● **What this task involves**: Copy the rows word for word, starting with their first line and going on through the line with "5: (243, 76)", both ends included. Leave the pictures out of your answer.
---------- Input
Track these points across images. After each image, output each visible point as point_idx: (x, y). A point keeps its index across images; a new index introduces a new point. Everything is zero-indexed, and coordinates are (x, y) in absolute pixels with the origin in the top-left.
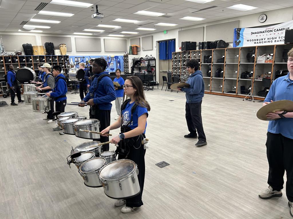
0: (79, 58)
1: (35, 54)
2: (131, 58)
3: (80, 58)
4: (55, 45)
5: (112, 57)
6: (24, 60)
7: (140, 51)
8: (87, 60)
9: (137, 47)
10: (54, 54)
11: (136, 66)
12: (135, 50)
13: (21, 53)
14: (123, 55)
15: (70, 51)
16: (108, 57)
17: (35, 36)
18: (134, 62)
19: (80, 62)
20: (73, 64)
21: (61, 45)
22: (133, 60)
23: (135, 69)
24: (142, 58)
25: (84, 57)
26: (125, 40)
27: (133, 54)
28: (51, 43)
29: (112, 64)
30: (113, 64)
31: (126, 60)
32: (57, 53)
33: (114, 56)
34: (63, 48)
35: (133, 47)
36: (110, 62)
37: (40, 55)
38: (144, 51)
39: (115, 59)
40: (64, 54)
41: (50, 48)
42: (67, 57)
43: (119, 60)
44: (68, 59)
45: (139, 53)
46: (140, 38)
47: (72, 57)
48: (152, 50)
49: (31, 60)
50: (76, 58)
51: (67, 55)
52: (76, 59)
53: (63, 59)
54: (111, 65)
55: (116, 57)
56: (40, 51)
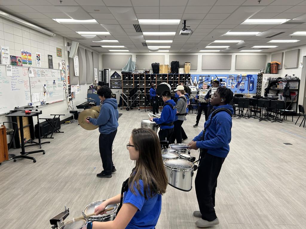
3: (205, 76)
4: (181, 63)
5: (243, 76)
6: (149, 78)
8: (212, 79)
10: (178, 72)
14: (257, 73)
16: (239, 76)
17: (164, 55)
22: (269, 80)
23: (270, 91)
24: (280, 78)
29: (242, 83)
30: (244, 83)
31: (260, 80)
32: (181, 71)
33: (246, 75)
35: (273, 64)
36: (240, 82)
38: (286, 69)
39: (247, 78)
40: (187, 73)
42: (189, 75)
43: (253, 79)
45: (280, 71)
46: (283, 53)
48: (297, 68)
49: (155, 78)
50: (200, 76)
52: (200, 78)
53: (184, 78)
54: (241, 85)
55: (249, 76)
56: (164, 70)
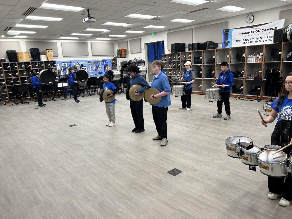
0: (66, 63)
1: (20, 61)
2: (120, 61)
5: (100, 61)
6: (9, 67)
7: (128, 54)
8: (74, 65)
9: (124, 50)
10: (40, 60)
11: (125, 69)
12: (123, 53)
13: (5, 60)
14: (110, 58)
15: (56, 56)
16: (96, 61)
17: (19, 42)
18: (123, 65)
19: (67, 67)
20: (60, 69)
21: (47, 50)
22: (122, 63)
23: (124, 72)
24: (131, 61)
25: (71, 62)
26: (112, 43)
27: (121, 57)
28: (36, 48)
29: (100, 67)
31: (115, 63)
32: (43, 58)
33: (102, 60)
34: (50, 53)
35: (121, 50)
36: (98, 66)
37: (25, 61)
38: (132, 53)
40: (50, 60)
41: (35, 54)
42: (54, 62)
43: (107, 63)
44: (55, 64)
45: (127, 55)
46: (127, 41)
47: (59, 62)
48: (141, 52)
49: (16, 66)
50: (63, 63)
51: (54, 60)
53: (49, 65)
54: (99, 69)
55: (104, 61)
56: (25, 58)
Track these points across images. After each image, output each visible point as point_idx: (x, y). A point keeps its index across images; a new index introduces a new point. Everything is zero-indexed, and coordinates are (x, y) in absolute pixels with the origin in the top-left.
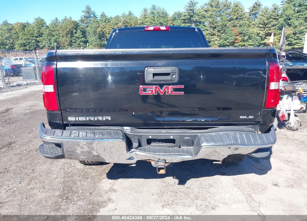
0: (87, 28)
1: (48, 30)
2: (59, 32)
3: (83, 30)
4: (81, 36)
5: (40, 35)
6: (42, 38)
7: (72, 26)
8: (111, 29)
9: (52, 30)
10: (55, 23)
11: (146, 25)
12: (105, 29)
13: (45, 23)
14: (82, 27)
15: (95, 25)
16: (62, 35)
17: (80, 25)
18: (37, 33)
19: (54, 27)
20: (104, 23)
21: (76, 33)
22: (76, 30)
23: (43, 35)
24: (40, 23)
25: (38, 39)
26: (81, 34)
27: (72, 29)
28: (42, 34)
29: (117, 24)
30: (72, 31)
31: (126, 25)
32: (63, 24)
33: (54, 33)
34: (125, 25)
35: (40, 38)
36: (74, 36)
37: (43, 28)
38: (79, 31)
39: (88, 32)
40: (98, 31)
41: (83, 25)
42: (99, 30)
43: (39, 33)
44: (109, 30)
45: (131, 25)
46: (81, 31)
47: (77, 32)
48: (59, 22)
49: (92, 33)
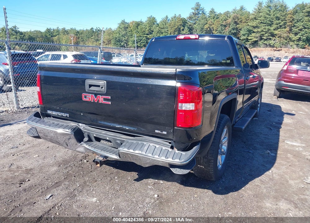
0: (194, 25)
1: (158, 28)
2: (167, 29)
3: (190, 27)
4: (188, 33)
5: (150, 33)
6: (152, 35)
7: (181, 23)
8: (219, 25)
9: (161, 27)
10: (165, 21)
11: (259, 21)
12: (213, 26)
13: (155, 21)
14: (190, 24)
15: (203, 21)
16: (170, 32)
17: (187, 22)
18: (148, 31)
19: (163, 25)
20: (213, 19)
21: (183, 30)
22: (184, 27)
23: (153, 33)
24: (152, 21)
25: (148, 36)
26: (188, 31)
27: (180, 26)
28: (153, 31)
29: (225, 20)
30: (180, 29)
31: (236, 20)
32: (172, 22)
33: (163, 31)
34: (235, 22)
35: (150, 36)
36: (181, 33)
37: (154, 26)
38: (186, 28)
39: (195, 29)
40: (205, 28)
41: (191, 22)
42: (206, 26)
43: (150, 30)
44: (217, 26)
45: (242, 20)
46: (188, 28)
47: (185, 29)
48: (169, 20)
49: (199, 30)
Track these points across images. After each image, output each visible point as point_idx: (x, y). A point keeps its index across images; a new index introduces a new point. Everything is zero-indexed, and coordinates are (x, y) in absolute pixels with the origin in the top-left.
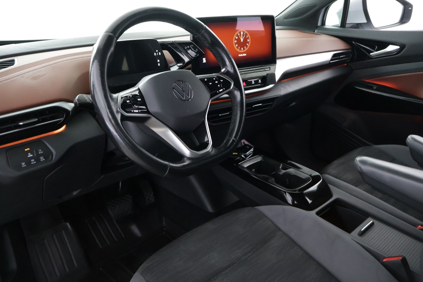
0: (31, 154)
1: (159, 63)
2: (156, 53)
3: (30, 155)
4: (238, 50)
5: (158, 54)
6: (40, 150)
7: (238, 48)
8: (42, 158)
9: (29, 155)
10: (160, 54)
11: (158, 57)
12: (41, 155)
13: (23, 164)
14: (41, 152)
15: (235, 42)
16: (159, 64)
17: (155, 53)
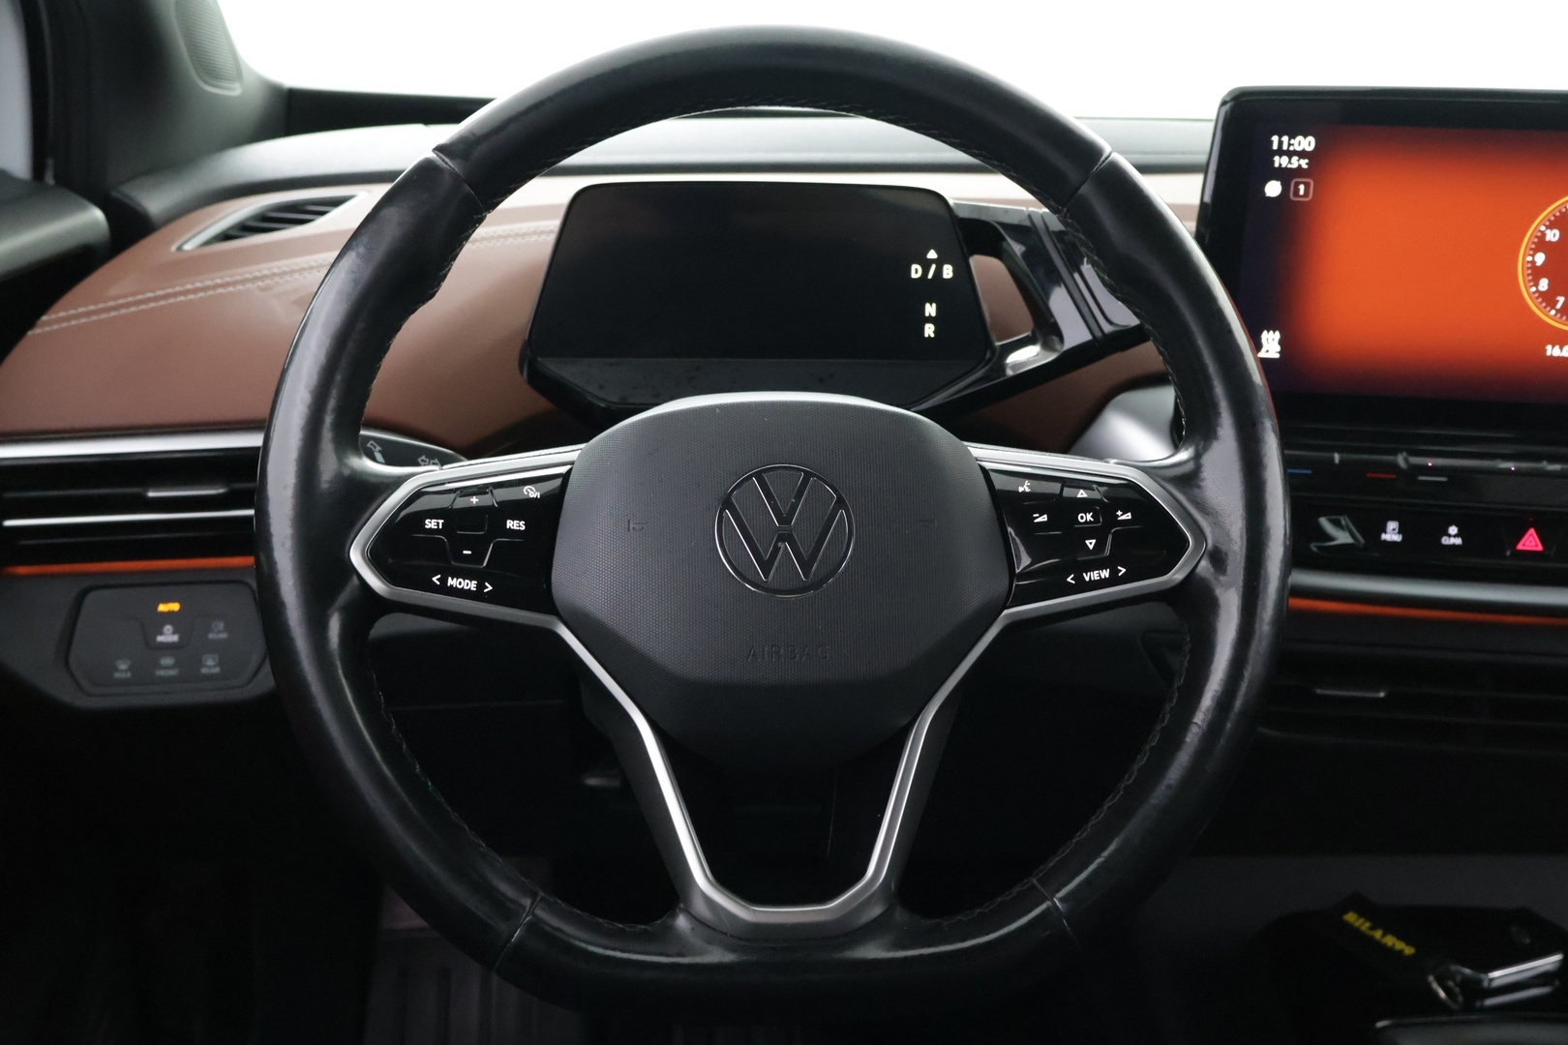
0: (174, 633)
1: (930, 319)
2: (926, 265)
3: (168, 636)
4: (1550, 317)
5: (939, 271)
6: (221, 625)
7: (1552, 304)
8: (210, 662)
9: (161, 634)
10: (948, 272)
11: (933, 288)
12: (214, 647)
13: (123, 666)
14: (219, 632)
15: (1533, 262)
16: (929, 330)
17: (914, 267)
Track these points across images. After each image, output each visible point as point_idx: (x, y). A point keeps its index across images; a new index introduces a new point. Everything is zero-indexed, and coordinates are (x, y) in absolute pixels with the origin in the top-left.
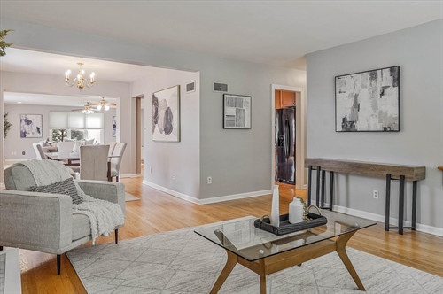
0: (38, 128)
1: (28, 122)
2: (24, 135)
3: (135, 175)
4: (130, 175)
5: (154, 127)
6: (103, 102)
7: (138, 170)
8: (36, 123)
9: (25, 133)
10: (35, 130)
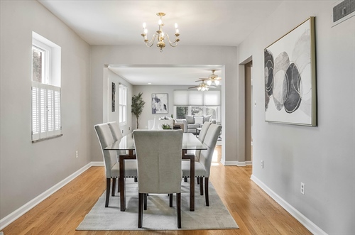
0: (165, 106)
1: (158, 100)
2: (154, 111)
3: (243, 164)
4: (236, 163)
5: (267, 100)
6: (213, 77)
7: (247, 156)
8: (164, 100)
9: (155, 109)
10: (162, 107)
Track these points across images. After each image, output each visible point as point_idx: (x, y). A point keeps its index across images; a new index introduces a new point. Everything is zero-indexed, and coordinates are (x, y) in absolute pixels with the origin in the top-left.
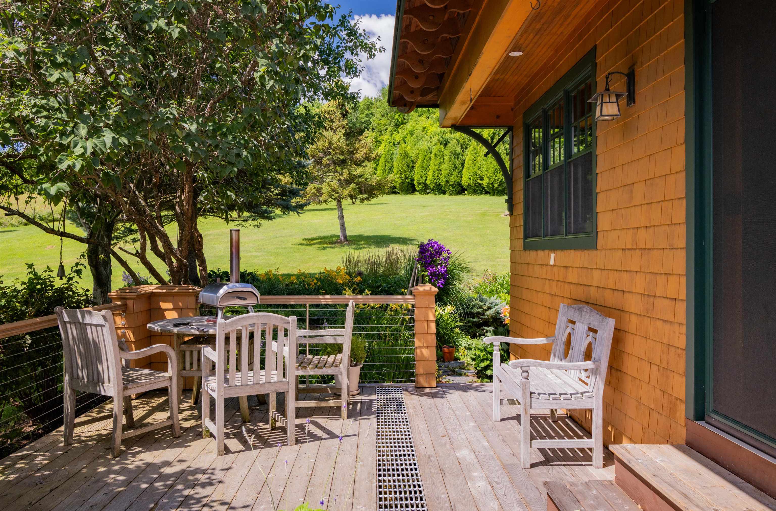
--------------------
● **Answer to this task**:
Track these points across images. After each image, output each visible point as point_idx: (x, y). A point keeps its index across images; a new index introduces a new point. Everything is zero-indexed, and coordinates are (x, y) in absolute pixels with the origin in the top-left.
0: (79, 58)
1: (35, 54)
2: (131, 58)
3: (80, 58)
4: (55, 45)
5: (112, 57)
6: (24, 60)
7: (140, 51)
8: (87, 60)
9: (137, 47)
10: (54, 54)
11: (136, 66)
12: (135, 50)
13: (21, 53)
14: (123, 55)
15: (70, 51)
16: (108, 57)
17: (35, 36)
18: (134, 62)
19: (80, 62)
20: (73, 64)
21: (61, 45)
22: (133, 60)
23: (135, 69)
24: (142, 58)
25: (84, 57)
26: (125, 40)
27: (133, 54)
28: (51, 43)
29: (112, 64)
30: (113, 64)
31: (126, 60)
32: (57, 53)
33: (114, 56)
34: (63, 48)
35: (133, 47)
36: (110, 62)
37: (40, 55)
38: (144, 51)
39: (115, 59)
40: (64, 54)
41: (50, 48)
42: (67, 57)
43: (119, 60)
44: (68, 59)
45: (139, 53)
46: (140, 38)
47: (72, 57)
48: (152, 50)
49: (31, 60)
50: (76, 58)
51: (67, 55)
52: (76, 59)
53: (63, 59)
54: (111, 65)
55: (116, 57)
56: (40, 51)
3: (205, 76)
4: (181, 63)
5: (243, 76)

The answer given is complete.